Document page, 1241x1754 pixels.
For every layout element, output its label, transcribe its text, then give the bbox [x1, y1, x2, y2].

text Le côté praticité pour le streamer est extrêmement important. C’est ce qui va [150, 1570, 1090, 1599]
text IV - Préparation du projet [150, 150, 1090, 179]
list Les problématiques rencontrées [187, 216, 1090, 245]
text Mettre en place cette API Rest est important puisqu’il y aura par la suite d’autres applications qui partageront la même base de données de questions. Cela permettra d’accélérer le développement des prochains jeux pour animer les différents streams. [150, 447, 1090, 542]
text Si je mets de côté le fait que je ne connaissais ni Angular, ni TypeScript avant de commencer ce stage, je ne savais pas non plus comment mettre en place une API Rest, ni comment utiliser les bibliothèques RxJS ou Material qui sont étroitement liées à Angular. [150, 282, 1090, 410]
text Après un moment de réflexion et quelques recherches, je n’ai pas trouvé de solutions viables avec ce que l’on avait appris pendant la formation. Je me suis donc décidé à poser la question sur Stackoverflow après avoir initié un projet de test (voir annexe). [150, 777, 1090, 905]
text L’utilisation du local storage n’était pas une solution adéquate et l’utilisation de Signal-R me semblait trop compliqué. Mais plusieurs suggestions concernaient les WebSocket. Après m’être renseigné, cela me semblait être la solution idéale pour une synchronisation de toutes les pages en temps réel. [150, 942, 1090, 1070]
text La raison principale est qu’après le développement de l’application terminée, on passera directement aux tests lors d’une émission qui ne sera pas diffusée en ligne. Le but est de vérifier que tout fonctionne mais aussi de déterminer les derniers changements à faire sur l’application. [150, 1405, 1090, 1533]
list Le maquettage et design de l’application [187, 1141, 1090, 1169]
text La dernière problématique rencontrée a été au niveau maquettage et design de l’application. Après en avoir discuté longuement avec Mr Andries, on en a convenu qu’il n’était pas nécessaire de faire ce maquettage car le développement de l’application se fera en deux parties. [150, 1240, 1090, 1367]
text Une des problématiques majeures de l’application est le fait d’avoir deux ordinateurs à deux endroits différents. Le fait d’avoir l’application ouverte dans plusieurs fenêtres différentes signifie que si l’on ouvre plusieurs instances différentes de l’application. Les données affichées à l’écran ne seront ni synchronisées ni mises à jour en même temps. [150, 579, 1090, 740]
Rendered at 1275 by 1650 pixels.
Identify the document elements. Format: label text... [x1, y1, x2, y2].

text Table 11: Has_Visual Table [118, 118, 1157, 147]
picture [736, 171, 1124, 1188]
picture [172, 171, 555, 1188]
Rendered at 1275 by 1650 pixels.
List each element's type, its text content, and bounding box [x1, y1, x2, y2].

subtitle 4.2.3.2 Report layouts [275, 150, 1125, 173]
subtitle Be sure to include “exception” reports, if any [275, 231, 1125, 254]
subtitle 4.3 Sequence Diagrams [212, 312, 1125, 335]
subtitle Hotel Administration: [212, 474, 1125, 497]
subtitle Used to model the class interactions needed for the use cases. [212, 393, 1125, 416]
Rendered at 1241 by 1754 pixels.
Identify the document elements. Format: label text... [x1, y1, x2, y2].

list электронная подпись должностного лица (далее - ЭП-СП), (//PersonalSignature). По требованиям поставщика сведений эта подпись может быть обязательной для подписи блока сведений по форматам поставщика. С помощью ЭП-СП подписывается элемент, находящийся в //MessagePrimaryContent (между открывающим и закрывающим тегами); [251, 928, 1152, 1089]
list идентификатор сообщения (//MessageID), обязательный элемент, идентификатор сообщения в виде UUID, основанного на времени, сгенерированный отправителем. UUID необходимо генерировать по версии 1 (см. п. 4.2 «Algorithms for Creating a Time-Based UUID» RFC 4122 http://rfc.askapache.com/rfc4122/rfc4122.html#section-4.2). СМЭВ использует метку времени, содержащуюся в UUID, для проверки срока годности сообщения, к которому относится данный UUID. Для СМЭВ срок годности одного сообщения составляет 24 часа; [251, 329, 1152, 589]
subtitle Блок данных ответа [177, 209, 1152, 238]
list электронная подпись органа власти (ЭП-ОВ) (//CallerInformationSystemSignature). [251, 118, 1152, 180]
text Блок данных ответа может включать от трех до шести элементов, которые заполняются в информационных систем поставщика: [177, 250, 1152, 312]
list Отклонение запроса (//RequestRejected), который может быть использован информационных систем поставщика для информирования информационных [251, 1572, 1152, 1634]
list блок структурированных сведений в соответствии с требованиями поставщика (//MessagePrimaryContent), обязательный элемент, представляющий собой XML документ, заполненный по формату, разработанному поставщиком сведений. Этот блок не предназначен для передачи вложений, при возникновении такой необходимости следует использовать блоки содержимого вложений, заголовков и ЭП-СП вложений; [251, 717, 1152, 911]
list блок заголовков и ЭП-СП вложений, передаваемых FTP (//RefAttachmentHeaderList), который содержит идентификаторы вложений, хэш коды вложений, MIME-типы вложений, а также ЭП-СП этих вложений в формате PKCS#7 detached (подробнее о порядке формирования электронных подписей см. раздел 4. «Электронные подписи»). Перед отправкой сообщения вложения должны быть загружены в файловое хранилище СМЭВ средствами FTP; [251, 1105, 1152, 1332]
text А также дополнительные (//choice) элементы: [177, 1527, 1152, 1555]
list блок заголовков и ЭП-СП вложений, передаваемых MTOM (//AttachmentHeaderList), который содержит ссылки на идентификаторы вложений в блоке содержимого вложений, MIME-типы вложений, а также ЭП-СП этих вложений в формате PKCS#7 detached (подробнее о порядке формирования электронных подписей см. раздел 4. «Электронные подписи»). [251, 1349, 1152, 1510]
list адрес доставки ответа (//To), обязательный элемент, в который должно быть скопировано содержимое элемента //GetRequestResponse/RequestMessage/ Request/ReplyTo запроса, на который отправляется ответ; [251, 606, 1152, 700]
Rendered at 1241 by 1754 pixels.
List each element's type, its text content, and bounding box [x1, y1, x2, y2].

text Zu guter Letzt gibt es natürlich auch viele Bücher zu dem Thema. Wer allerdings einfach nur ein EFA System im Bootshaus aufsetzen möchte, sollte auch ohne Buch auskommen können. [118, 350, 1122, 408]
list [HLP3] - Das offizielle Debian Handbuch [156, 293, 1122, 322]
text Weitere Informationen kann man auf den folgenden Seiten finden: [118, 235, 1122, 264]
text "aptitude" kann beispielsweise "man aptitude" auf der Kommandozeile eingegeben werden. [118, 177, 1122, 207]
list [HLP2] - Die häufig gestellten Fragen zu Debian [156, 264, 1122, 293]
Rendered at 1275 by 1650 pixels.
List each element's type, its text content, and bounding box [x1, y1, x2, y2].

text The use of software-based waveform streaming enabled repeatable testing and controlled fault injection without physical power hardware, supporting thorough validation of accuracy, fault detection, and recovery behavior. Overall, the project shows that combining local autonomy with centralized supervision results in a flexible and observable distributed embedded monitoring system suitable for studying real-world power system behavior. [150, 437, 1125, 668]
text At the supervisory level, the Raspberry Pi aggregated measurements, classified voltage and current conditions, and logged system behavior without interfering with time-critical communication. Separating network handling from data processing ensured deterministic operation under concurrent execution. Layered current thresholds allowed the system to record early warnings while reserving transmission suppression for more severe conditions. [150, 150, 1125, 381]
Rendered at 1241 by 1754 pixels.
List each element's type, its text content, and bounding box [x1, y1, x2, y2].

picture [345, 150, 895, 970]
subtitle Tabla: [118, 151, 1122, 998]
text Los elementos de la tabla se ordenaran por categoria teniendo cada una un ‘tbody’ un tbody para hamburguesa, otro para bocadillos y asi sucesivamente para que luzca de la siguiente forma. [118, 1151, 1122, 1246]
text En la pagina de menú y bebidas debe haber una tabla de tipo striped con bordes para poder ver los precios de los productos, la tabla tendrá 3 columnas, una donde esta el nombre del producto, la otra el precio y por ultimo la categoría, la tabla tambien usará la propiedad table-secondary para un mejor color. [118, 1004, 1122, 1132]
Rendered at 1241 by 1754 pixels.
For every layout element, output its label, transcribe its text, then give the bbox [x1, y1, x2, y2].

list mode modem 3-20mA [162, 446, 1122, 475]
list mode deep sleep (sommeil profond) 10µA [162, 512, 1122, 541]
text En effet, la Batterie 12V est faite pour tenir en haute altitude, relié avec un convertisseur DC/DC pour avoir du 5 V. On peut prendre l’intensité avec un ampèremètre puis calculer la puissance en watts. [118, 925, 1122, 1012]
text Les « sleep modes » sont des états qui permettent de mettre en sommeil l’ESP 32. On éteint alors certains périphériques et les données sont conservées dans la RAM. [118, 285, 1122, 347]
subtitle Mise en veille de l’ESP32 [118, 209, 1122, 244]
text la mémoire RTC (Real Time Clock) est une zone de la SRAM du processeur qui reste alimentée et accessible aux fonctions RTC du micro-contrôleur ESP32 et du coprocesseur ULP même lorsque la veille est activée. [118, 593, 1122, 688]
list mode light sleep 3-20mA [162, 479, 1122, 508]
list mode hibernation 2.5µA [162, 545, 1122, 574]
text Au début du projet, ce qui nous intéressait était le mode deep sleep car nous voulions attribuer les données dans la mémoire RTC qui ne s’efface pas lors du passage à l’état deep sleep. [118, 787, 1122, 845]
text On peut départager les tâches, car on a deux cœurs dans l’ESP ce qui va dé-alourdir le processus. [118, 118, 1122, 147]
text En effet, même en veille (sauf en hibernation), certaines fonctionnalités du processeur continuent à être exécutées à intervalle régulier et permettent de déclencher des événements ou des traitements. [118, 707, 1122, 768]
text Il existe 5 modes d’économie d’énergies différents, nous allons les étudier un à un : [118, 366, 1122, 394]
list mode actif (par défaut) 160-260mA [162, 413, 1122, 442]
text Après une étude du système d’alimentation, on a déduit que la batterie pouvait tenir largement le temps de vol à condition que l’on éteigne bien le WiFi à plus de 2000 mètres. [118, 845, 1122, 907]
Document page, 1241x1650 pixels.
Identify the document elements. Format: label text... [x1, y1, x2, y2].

§ **PROBLEM**
Display every line of the entries above that contains the string "picture".

§ **CORRECT ANSWER**
picture [736, 171, 1124, 1188]
picture [172, 171, 555, 1188]
picture [345, 150, 895, 970]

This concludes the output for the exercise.